Once the system has established a network of reflectors—which can be done in a matter of hours—it instructs them to attempt to reach a list of selected web addresses. By analyzing the information that comes back, the tools can determine whether and how those addresses are being blocked.
In The News
NATIONAL PUBLIC RADIO
FEBRUARY 7, 2019
MIT TECHNOLOGY REVIEW
DECEMBER 7, 2018
Ensafi says that because the tools use the same internet protocols as any other machine and take up very little bandwidth, they don’t interfere with or slow down normal activity on the vantage points. The requests make up only a tiny fraction of the millions that a given server receives every day.
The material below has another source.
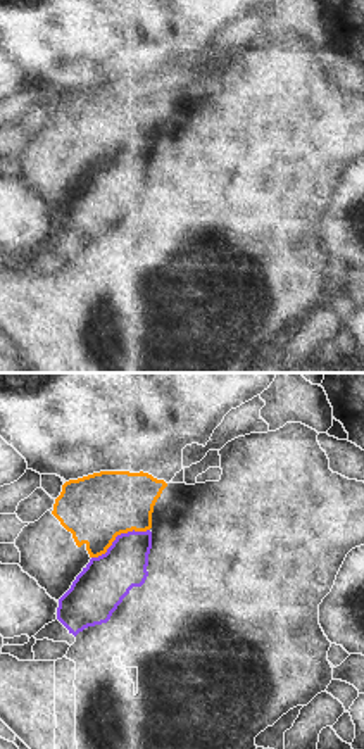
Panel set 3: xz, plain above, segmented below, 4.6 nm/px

“In the universe of internet traffic, these requests are like a single atom,” Ensafi said. “Nation-states have so much traffic to deal with that it’s extremely difficult to detect what we do.”
Currently, the team is conducting preliminary scans to verify the tools’ effectiveness and evaluate how to use the data that they produce. The data they’ve collected is publicly available at censoredplanet.org, including a list of the most-blocked websites in monitored countries. Ensafi cautions, though, that it’s too early to draw conclusions about censorship from it.
“Just because a site shows up as being blocked in a certain country doesn’t necessarily mean it’s being censored,” she explains. “For example, imagine that a website shows up on our list as ten percent blocked in a given country. That could mean that we have ten vantage points inside that country and it’s being blocked on one of them. There are any number of possible reasons for that. Maybe one vantage point is at a university that has its own web filtering system, or maybe the site and our reflector use incompatible protocols. But if a site shows up as blocked on nine out of ten servers in a given country, that’s a pretty good sign that there’s an effort being made to suppress it.”
They’re working with computer science and political science researchers to further refine the tools. Today, they’re scanning a pre-selected list of around 4,000 commonly censored websites, but they hope to eventually scan millions of sites, and to be able to accept requests from researchers to monitor specific sites.
A paper on Quack, the newest Censored Planet tool, was presented at the 27th Usenix Security Symposium in Baltimore, Maryland on August 15, 2018. Titled “Quack: Scalable Remote Measurement of Application-Layer Censorship,” it was supported by the National Science Foundation (grants CNS-1409505, CNS-1518888 and CNS-1755841) and by a Google Faculty Research Award.